Cue my sister. She’s a scientist type, in the middle of completing her Botany degree, and she has a particular interest in growing organic, non GMO food products. Top that off with her experiments in Leave-It-Alone soil, and she had an easy audience. Leave-It-Alone soil, by the way, is based on the idea that soil regenerates and sustains it’s own nutritional balance with the right combination of bacteria and composition. I’m starting a container garden with her assistance, mainly some beans for drying, and some of the vegetables I find hard to keep from rotting in the fridge. I also went grocery shopping on Friday, and picked up some interesting items that I can add to my baking. We eat a lot of baking in this house, and baking is a prime candidate for squirreling in some extra nutrition without anyone, including you, noticing. Check it out!

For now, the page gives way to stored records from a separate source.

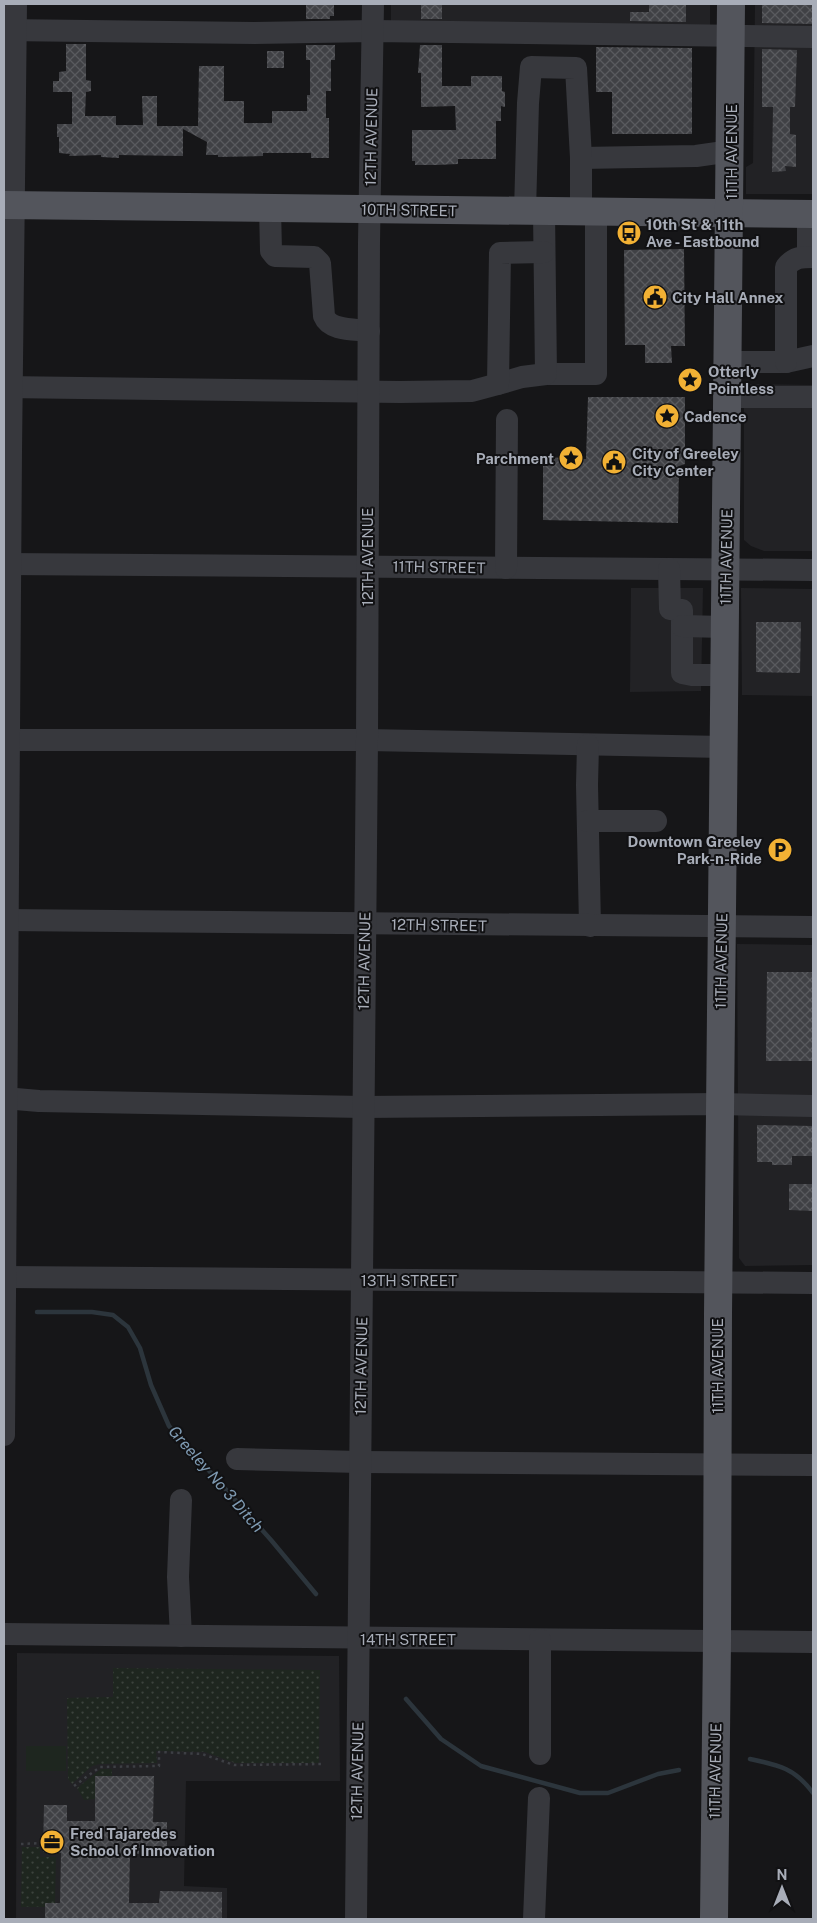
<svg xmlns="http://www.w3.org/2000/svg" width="817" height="1923" viewBox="0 0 817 1923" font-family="'Public Sans',sans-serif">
  <defs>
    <pattern id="grass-dots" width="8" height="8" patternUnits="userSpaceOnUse" patternTransform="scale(1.25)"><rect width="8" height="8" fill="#1e261f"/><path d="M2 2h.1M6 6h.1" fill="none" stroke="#3c433d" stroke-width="1.8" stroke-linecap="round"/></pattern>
    <pattern id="building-cross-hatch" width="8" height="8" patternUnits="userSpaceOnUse" patternTransform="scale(1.25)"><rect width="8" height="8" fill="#404145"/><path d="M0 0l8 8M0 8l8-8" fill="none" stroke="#595a5e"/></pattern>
  </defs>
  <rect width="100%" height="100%" fill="#161618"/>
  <!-- built -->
  <g fill="#222225">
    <polygon points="391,4 710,4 710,28 391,25"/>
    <polygon points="755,4 813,4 813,194 746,194 746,167 753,163"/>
    <polygon points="744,384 813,385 813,551 764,551 751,546 744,540"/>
    <polygon points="631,588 703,588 701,691 630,692"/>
    <polygon points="741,588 813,589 813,696 742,695"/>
    <polygon points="737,944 813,945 813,1265 745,1266 739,1258"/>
    <polygon points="17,1653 339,1656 340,1781 186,1781 184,1886 227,1888 227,1919 16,1919"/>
  </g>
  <!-- grass -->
  <g fill="url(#grass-dots)">
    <polygon points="113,1668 320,1670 319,1763 235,1763 205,1752 156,1751 157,1763 100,1764 92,1766 72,1784 68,1779 67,1698 113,1697"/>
    <polygon points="101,1769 112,1769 112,1776 96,1776 95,1799 84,1800 77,1788"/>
    <polygon points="22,1847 40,1847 40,1857 56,1857 55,1903 45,1903 45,1907 21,1907"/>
  </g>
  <!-- pitch -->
  <rect fill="#1e261f" x="26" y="1746" width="40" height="25"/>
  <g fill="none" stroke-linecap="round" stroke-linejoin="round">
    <!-- stream -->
    <g stroke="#2c353c" stroke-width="4.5">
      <polyline points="37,1312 92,1312 113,1315 128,1327 140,1348 151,1385 169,1426 271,1540 316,1594"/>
      <polyline points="406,1699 441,1739 481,1766 580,1793 608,1793 658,1774 679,1770"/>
      <path d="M 750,1759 C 778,1765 795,1768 813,1793"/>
    </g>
  </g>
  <!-- building -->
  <g fill="url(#building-cross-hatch)">
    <polygon points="306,4 334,4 334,16 330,16 330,19 306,19"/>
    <rect x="421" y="4" width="21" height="15"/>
    <polygon points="649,4 686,4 686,22 630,21 630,12 649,12"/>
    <polygon points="762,4 813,4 813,24 762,23"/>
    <polygon points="66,44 86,44 86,80 91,81 91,91 86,92 85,116 116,116 116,125 143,125 142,96 157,96 157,126 198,126 199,66 224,66 224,101 244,101 244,123 272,123 272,111 307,111 307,95 310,95 310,60 306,60 306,45 335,45 335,60 331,60 331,91 326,91 326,118 329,118 329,158 311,158 311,153 263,153 263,156 218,157 218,155 206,155 207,142 183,129 183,156 119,155 119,158 101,157 101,155 69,156 70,154 59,153 59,137 57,137 57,124 72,124 72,92 53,92 53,81 59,81 59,72 66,71"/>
    <polygon points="420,45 442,45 442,86 471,86 471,76 502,76 502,91 505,92 505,107 501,106 501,121 496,121 496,159 458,159 458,164 437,165 415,165 415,161 412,161 412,130 456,130 455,106 421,107 421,73 418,73"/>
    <polygon points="596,47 692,48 692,134 612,134 612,92 596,92"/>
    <polygon points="762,49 797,50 795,107 790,107 790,134 796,135 796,167 785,166 786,171 772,172 773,107 762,107"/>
    <rect x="267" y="51" width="17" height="17"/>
    <polygon points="684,249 685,346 671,346 672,363 645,363 645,345 625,345 624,250"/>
    <polygon points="588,397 685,397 685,464 679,466 678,523 543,520 543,457 586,459"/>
    <polygon points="756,622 801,622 800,673 756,672"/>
    <polygon points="767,972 813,972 813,1061 766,1061"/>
    <polygon points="757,1125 813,1126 813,1156 792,1156 792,1165 772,1165 772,1162 757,1162"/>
    <polygon points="789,1184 813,1184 813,1211 789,1210"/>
    <polygon points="95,1776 154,1776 153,1822 167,1822 167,1848 139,1848 139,1854 130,1854 129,1903 159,1903 160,1891 222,1892 222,1919 45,1919 45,1903 60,1903 61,1853 43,1852 44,1805 67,1805 67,1821 95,1821"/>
  </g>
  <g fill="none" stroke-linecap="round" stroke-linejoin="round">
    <!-- path -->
    <g stroke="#3d3f44" stroke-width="2.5" stroke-dasharray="2.5 4" stroke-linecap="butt">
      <polyline points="74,1786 100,1767 159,1766 159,1752 202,1754 234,1765 324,1764"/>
      <polyline points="21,1844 43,1843"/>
    </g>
    <!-- minor -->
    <g stroke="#37383d" stroke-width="22">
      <polyline points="4,30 254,33 373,31 813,37"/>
      <polyline points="581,158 696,156 731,151"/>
      <path d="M 270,208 L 271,251 L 275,256 L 314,257 L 320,263 L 324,316 C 330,331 354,329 369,331"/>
      <polyline points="525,211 528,103 531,67 576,68 581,158 581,212"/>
      <polyline points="808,257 808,214"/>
      <polyline points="728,362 786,362 813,356"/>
      <path d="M 786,362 L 786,267 C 794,257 801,257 813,257"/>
      <polyline points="546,374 596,374 596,212"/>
      <polyline points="498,384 522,377 546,374 544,212"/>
      <polyline points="4,387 400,392 472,391 498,384 500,253 544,252"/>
      <polyline points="728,397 813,397"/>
      <polyline points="4,564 813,570"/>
      <polyline points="506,568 507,420"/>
      <polyline points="669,569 670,609 682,610 682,673 692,675 724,675"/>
      <polyline points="682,626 725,627"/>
      <polyline points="4,740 367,740 723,747"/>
      <polyline points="588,745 587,785 590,926"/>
      <polyline points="588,821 656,821"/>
      <polyline points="4,920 813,927"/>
      <polyline points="4,1098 39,1101 363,1107 720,1104 813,1106"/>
      <polyline points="4,1277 813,1283"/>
      <polyline points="4,1435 11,452 16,4"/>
      <polyline points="237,1459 360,1462 813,1465"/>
      <polyline points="181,1500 178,1577 181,1636"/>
      <polyline points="4,1634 813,1642"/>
      <polyline points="540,1754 540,1640"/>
      <polyline points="356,1919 367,740 369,242 373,4"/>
      <polyline points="534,1919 539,1798"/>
    </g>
    <!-- major -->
    <g stroke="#53555c" stroke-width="28">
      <polyline points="4,205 813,214"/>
      <polyline points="714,1919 717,1641 718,1314 731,4"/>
    </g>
  </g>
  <!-- icons -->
  <defs>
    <symbol id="bus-disc" viewBox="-11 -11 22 22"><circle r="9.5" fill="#f2b134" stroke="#111113"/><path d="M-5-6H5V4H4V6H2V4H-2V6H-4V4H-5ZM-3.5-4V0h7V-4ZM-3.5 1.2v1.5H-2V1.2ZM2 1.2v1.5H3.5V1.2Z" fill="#111"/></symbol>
    <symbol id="civic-disc" viewBox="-11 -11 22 22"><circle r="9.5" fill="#f2b134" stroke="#111113"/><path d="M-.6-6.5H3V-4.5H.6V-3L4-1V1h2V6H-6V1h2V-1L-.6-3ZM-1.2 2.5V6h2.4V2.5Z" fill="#111"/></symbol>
    <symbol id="sight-disc" viewBox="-11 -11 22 22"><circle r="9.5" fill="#f2b134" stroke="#111113"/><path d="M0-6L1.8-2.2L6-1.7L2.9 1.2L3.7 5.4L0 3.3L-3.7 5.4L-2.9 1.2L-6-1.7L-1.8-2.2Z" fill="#111"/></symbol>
    <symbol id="parking-disc" viewBox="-11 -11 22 22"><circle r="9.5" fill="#f2b134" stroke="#111113"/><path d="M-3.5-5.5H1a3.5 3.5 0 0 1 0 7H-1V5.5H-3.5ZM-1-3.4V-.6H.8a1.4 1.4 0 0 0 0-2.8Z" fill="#111"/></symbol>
    <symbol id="office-disc" viewBox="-11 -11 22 22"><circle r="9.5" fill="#f2b134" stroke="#111113"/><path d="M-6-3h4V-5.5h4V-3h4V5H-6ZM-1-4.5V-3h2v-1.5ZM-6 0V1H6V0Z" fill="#111"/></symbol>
  </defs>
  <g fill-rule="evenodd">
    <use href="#bus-disc" x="615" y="219" width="28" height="28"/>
    <use href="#civic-disc" x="641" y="283" width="28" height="28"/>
    <use href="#sight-disc" x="676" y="366" width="28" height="28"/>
    <use href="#sight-disc" x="653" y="402" width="28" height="28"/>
    <use href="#sight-disc" x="557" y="444" width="28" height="28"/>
    <use href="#civic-disc" x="600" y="448" width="28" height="28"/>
    <use href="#parking-disc" x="766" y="836" width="28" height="28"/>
    <use href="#office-disc" x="38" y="1828" width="28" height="28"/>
  </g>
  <g text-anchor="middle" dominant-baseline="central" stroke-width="4" stroke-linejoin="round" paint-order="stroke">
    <!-- street labels -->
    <g font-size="15" fill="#a8adb8" stroke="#111113">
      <text transform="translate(371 137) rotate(-89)">12TH AVENUE</text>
      <text transform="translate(731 152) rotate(-90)">11TH AVENUE</text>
      <text transform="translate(409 210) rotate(1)">10TH STREET</text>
      <text transform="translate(367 557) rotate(-90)">12TH AVENUE</text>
      <text transform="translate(726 557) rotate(-89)">11TH AVENUE</text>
      <text transform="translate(439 567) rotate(1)">11TH STREET</text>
      <text transform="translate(439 925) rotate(1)">12TH STREET</text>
      <text transform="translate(364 961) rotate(-89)">12TH AVENUE</text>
      <text transform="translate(721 961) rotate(-89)">11TH AVENUE</text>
      <text x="409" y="1280">13TH STREET</text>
      <text transform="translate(361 1366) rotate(-89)">12TH AVENUE</text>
      <text transform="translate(717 1366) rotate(-90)">11TH AVENUE</text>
      <text x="408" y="1639">14TH STREET</text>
      <text transform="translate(357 1771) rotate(-89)">12TH AVENUE</text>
      <text transform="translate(715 1771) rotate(-89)">11TH AVENUE</text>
    </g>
    <!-- poi labels -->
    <g font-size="15" font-weight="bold" fill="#a8adb8" stroke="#111113" text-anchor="start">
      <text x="646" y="224">10th St &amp; 11th<tspan x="646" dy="17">Ave - Eastbound</tspan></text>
      <text x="672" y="297">City Hall Annex</text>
      <text x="708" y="371">Otterly<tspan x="708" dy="17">Pointless</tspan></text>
      <text x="684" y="416">Cadence</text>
      <text x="632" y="453">City of Greeley<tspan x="632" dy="17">City Center</tspan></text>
      <text x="554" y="458" text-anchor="end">Parchment</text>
      <text x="762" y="841" text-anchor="end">Downtown Greeley<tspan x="762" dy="17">Park-n-Ride</tspan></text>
      <text x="70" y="1833">Fred Tajaredes<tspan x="70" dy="17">School of Innovation</tspan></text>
    </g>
    <!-- water labels -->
    <g font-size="16" font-style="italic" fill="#7f9bb3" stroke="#111113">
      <text transform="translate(216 1479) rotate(49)">Greeley No 3 Ditch</text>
    </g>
  </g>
  <!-- border -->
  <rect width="817" height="1923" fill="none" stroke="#a8adb8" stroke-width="10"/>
  <!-- north arrow -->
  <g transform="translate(782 1888)" stroke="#111113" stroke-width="4" paint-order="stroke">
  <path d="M0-4L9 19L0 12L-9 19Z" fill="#a8adb8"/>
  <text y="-8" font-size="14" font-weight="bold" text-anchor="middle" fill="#a8adb8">N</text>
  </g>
</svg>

Applesauce – is an easy addition, as it adds moisture and sweetness, while still maintaining a bland enough texture and taste that you won’t notice it in most recipes.
Plain Yogurt – has the same tendencies as applesauce, and can be used in place of many different wet ingredients to add a boost.
Black Bean Flour – contains dietary fibre, iron, phosphorous and magnesium. It’s supposed to have an earthy flavour, so I’ll probably use it in chocolate or peanut butter baking, since they generally have a strong taste to begin with.
Stablilized Rice Bran – contains 60% of the nutrients found in rice, and most of those nutrients are lost if you eat white rice, as the part of the plant rice bran is made out of gets hulled off. Brown rice is high in B vitamins, as well as a source of a couple other minerals, including iron.
Coconut Sugar – need to be careful, as they have all sorts of look-a-likes that aren’t much better for you than regular sugar. The one I found is 100% pure coconut sap. It’s got B vitamins, amino acids, and minerals, and also has the added benefit of a low glycemic index (35).
I’m planning on using little bits of these at the bottom of my regular measurements, keeping in mind that they are a bit more pricey, and I already use whole wheat flour and brown sugar instead of white flour and white sugar. I’m also experimenting with ice. Yes. Ice. Given that many vegetables lose most of their vitamin content if you boil them, and given that many vegetables have textures that can be difficult to get around, I started with Kale and broccoli stems, boiled the heck out of both, and am using the water as ice cubes. I can use those ice cubes either in juice or as a small replacement for liquids found in baking. I’m using the broccoli stems, overcooked as they are, and freezing them for addition to mashed potatoes at a later date. The mild taste of the stems should be well hidden in garlic I usually add, and being overcooked, they should be mushy enough to be of a similar texture to the taters. I also took the liberty of chopping up the broccoli tops and carrots for raw snacking, as both of them seem to be a favorite with either Biggest (who has developed a propensity for dipping them in Thousand Island dressing) or Hubby, who apparently and much to my surprise, has a fondness for chewing on raw carrot sticks. Lastly, I picked up bulk quantities of both carrots and zucchini for baking Chocolate Zucchini Loaf and Carrot Cake, both of which are a popular commodity here at the Gnomie Household. Grating and freezing both of them beforehand in appropriate baking quantities should give me a leg up on the preparation. I’m also preparing Biggest and Littlest’s lunches and snacks the night before so I’m not grabbing convenience foods.
And that, my friends, is where I stop. Lunch is ready, the child is getting restless (the Littlest is asleep), and my coffee is running low.